Não vê o passado a preto e branco. Encontra-lhe nuances. “Nas barracas a vida era mais familiar, era melhor”, refere, para logo a seguir emendar: “Melhor num sentido, ali havia um ambiente mais familiar.”

O que mudou? “Ao princípio gostei porque a limpeza era outra coisa, era outro asseio. Dantes tínhamos de ir a outra barraca fazer as necessidades, o que é muito diferente”, concretiza. Depois, resume: “Mudou tudo para melhor, menos a convivência”.

Muitos vieram de Viseu, contudo, nem todos ficaram nas barracas

Tal como Jorge e Maria, Esperança veio de Cinfães. Também ela chegou depois do marido. Não gostava do trabalho do campo, a cidade abriu-lhe as portas. Tinha já familiares em Lisboa e conseguiu arranjar um primeiro andar pequenino.

É faladora. Gosta de recuperar memórias e de contar histórias. Lembra-se de nos inícios ter sentido dificuldade em se adaptar à troca da aldeia pela grande cidade; todavia, depressa gostou da agitação. Actualmente, que está tudo mais parado em Marvila, sente falta desses tempos.

Começou a trabalhar numa fábrica têxtil, ali mesmo ao pé de casa. Naquela altura, a saída dos turnos era uma imensidão de cabeças na rua. Uma imensidão de perder de vista. Conhecia imensas pessoas, muitas das quais já se foram embora. Hoje, sente falta de não ter “uma lista de contactos” como outrora.

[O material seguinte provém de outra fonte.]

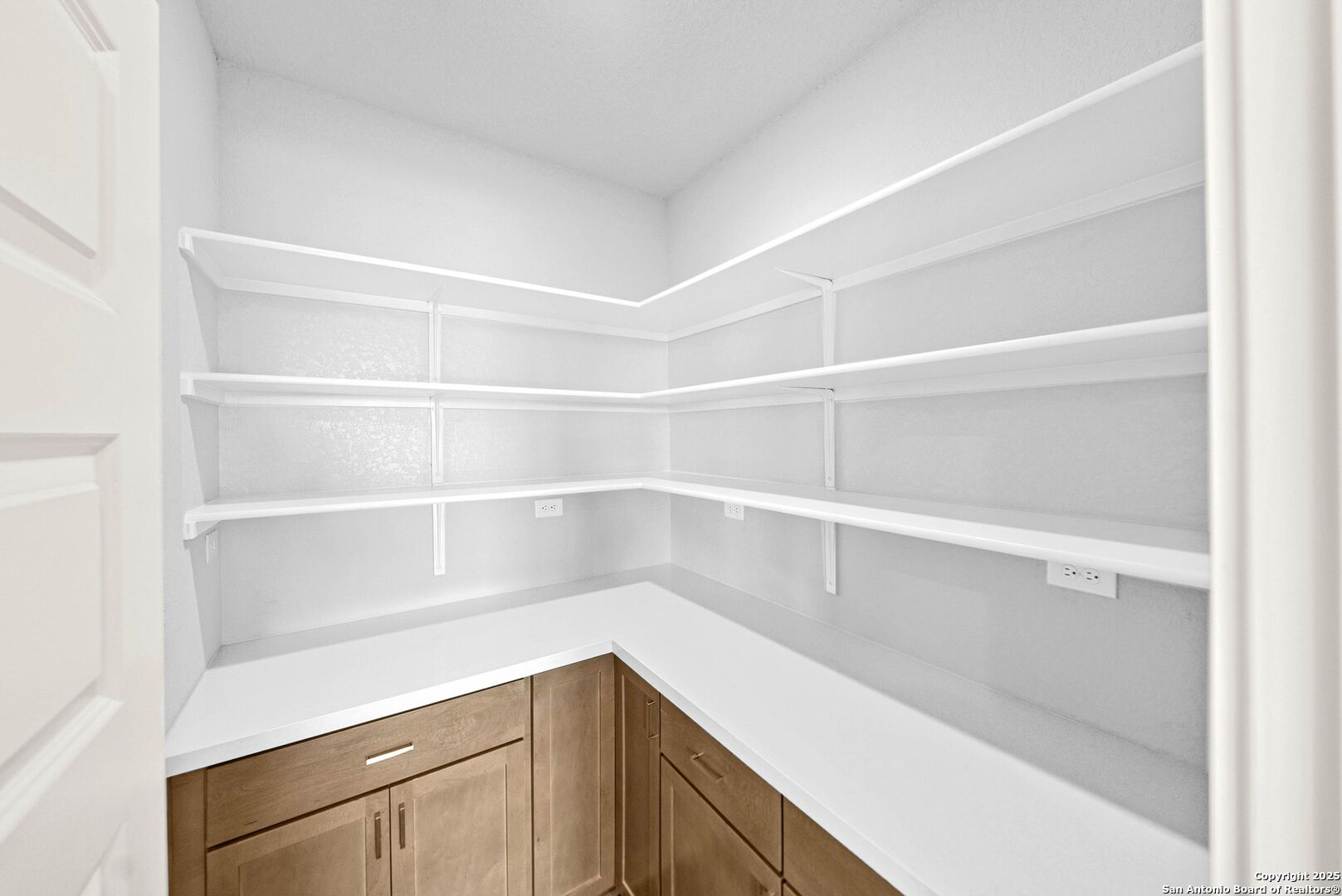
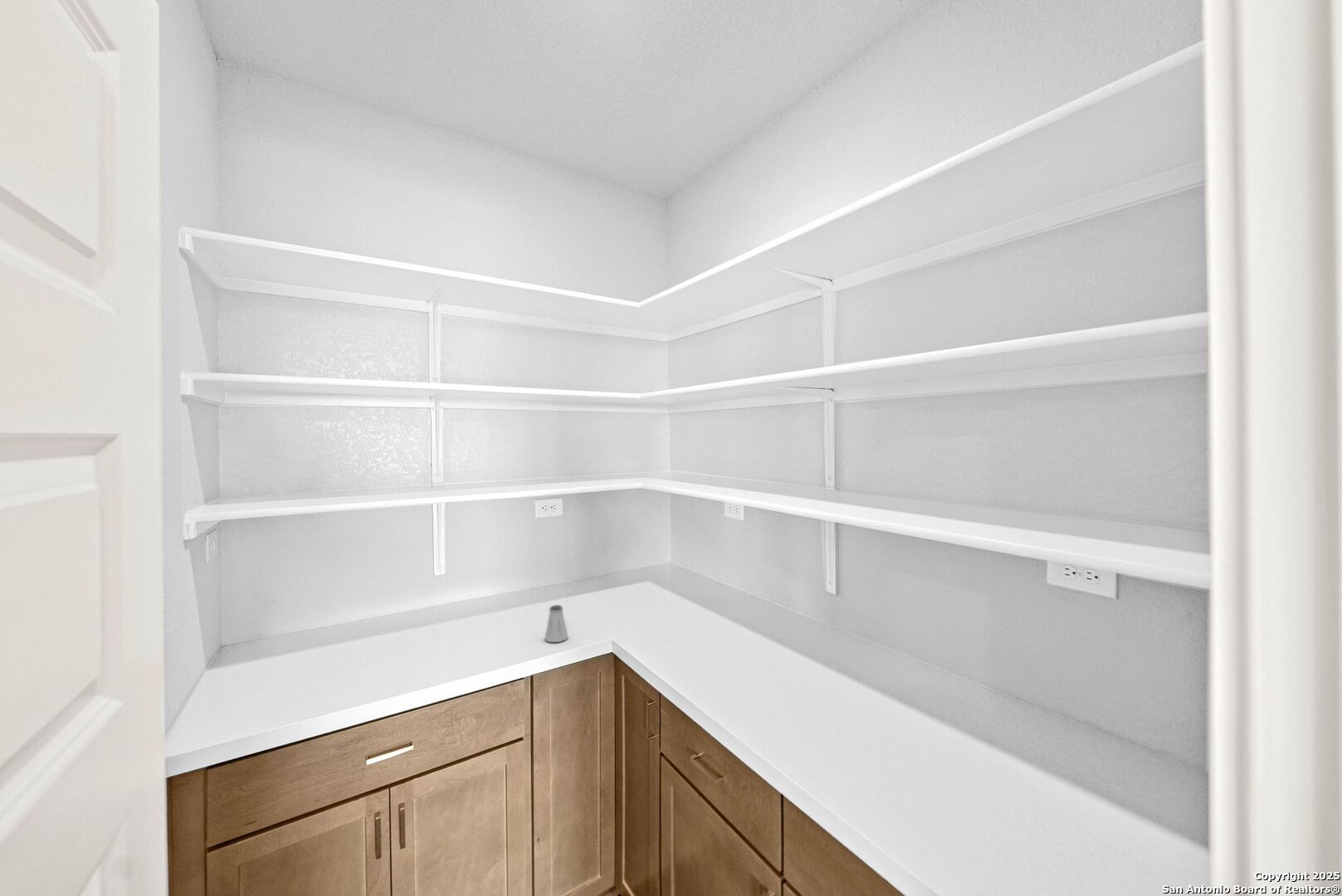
+ saltshaker [544,604,569,643]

Como tal, não consegue olhar para trás sem que lhe venha um lamento, não é de tristeza, é de nostalgia: “Tenho muitas, muitas saudades. Tenho saudades desta rua cheia de gente.”

Corrige-se de pronto. “Bom, agora vê-se muita gente, eu é que não conheço as pessoas”. Sai-lhe um longo suspiro, até que chega a resignação: “É tudo diferente, mas é a vida.”